A.a) … et cette interprétation correspond concrètement à une précaution (ihtiyât) :

– Certains illustres savants étaient d'avis que seul l'alcool de raisin est interdit en grande et en petite quantité ; quant aux autres alcools, ils sont interdits lorsqu'ils sont pris en quantité suffisante pour provoquer l'ivresse ; par contre, il n'est pas interdit d'en consommer en quantité tellement minime qu'elle ne provoque pas l'ivresse et à condition que ce soit pour une raison valable – davantage de force physique. Mais Shah Waliyyullâh et Ibn Rushd disent en substance ceci : tous les savants sont unanimes à dire que l'alcool de raisin est interdit en grande comme en petite quantité ; or dire que l'alcool de raisin est interdit en grande comme en petite quantité, mais que l'alcool fait à partir d'autres produits est, lui, autorisé en petite quantité et interdit seulement en grande quantité, cela ne correspondrait pas à l'habitude du droit musulman, qui est de ne pas faire de différence entre deux choses semblables (voir Hujjat ullâh il-bâligha, tome 2 p. 438 et p. 509, Bidâyat ul-mujtahid, tome 2 p. 876).

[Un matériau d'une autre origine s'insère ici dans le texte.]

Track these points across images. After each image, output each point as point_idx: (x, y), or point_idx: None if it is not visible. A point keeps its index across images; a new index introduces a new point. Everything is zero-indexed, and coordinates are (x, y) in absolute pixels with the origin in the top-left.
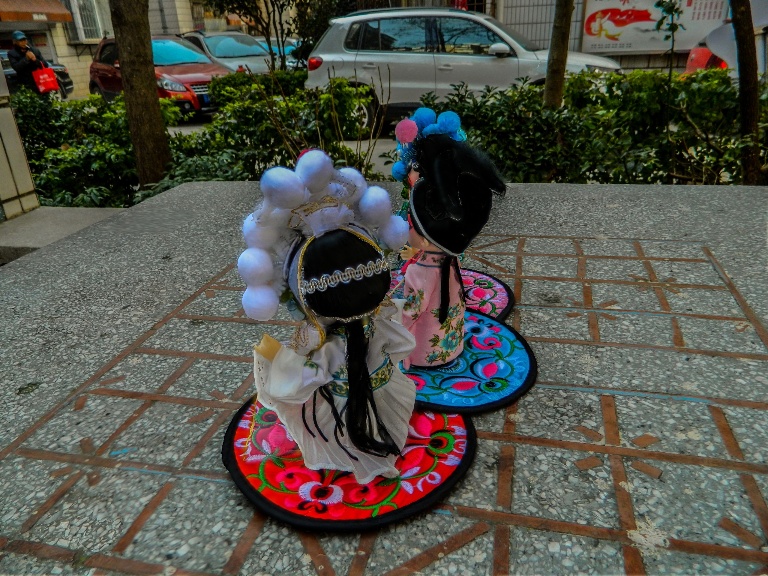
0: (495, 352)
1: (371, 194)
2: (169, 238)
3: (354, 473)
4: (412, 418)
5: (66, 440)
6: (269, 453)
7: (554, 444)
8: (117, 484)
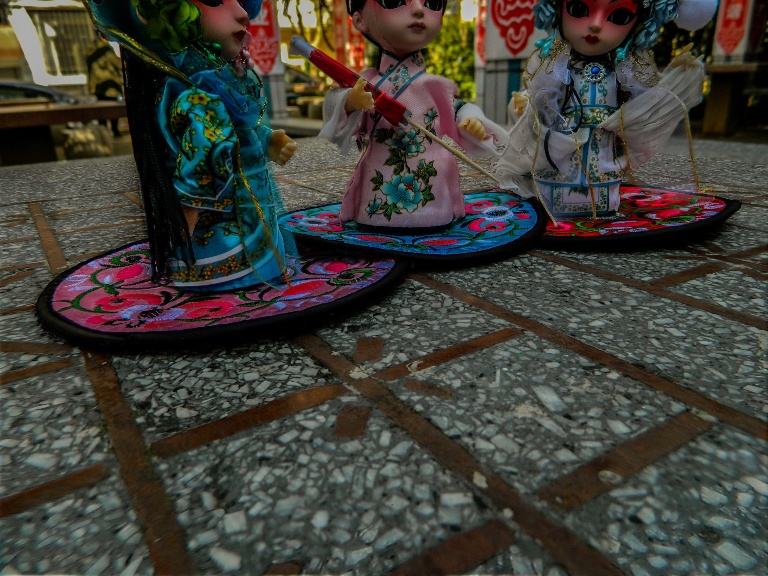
0: None
1: None
2: None
3: None
4: None
5: None
6: (683, 207)
7: None
8: None
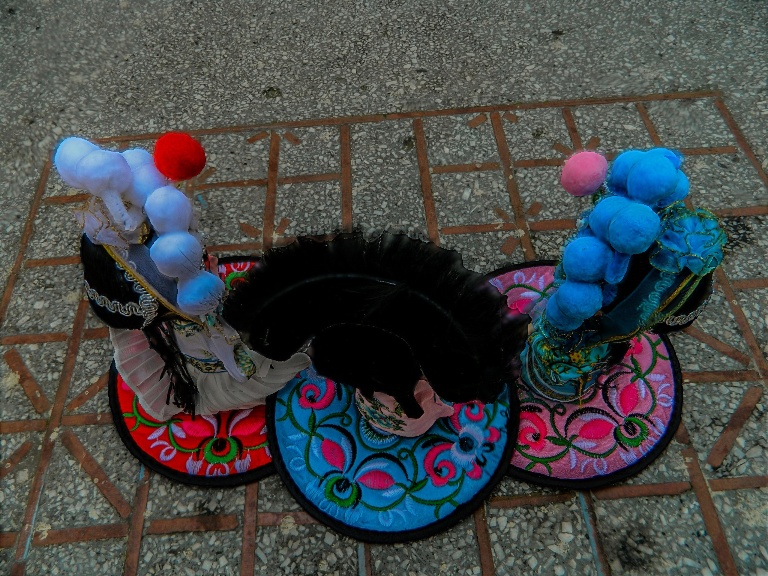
0: (420, 480)
1: (155, 244)
2: (617, 4)
3: (128, 384)
4: (260, 411)
5: (211, 158)
6: None
7: (245, 575)
8: None
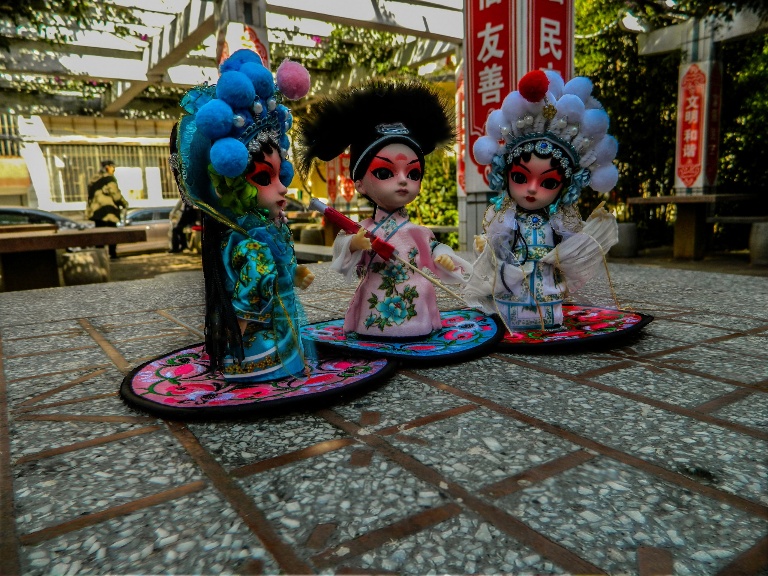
0: None
1: None
2: None
3: None
4: None
5: None
6: None
7: None
8: (765, 351)
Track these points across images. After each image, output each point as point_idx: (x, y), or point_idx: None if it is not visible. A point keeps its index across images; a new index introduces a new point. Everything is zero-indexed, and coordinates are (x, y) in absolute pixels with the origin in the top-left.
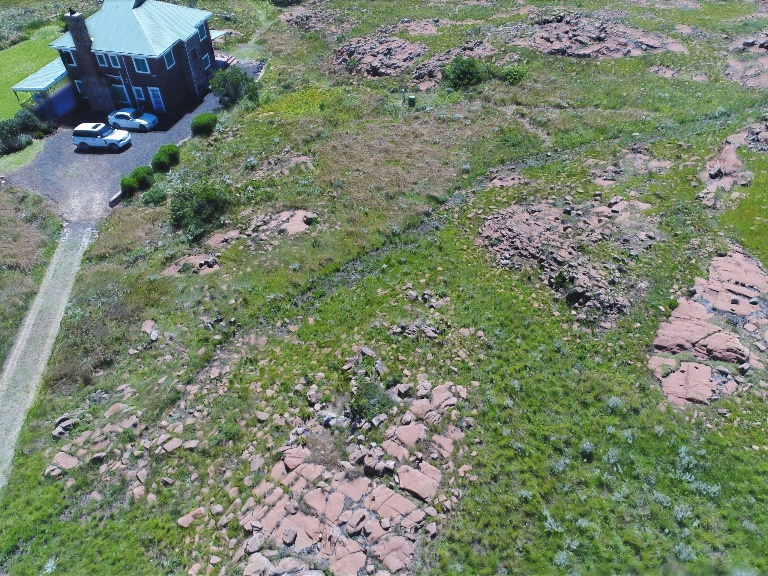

Cet avis paraît donc correspondre davantage au principe général des textes : "al-jam' bayn al-mutamâthilayn". C'est d'ailleurs pourquoi, au sein de l'école faisant cette différence entre alcool et alcool, la fatwa est donnée selon l'avis des savants disant que la consommation de tout alcool est interdite, même en petite quantité (avis de Muhammad ibn al-Hassan). (Note : la citation de cet exemple dans cette catégorie A.a est possible seulement si on se fonde sur l'avis des spécialistes du Hadîth selon qui le Hadîth rapporté par Abû Dâoûd, n° 3687, et at-Tirmidhî, n° 1866, n'est pas authentique (voir Bidâyat ul-mujtahid, voir aussi l'ouvrage de Cheikh Habîb ur-Rahmân al-A'zamî, Al-Albânî shudhûdhuhû wa akhtâ'uh) ; par contre, au cas où on prend l'avis d'autres spécialistes, selon lesquels ce Hadîth est authentique, cet exemple n'a pas sa place ici car il relève alors de la catégorie B.1 dont nous parlions plus haut.)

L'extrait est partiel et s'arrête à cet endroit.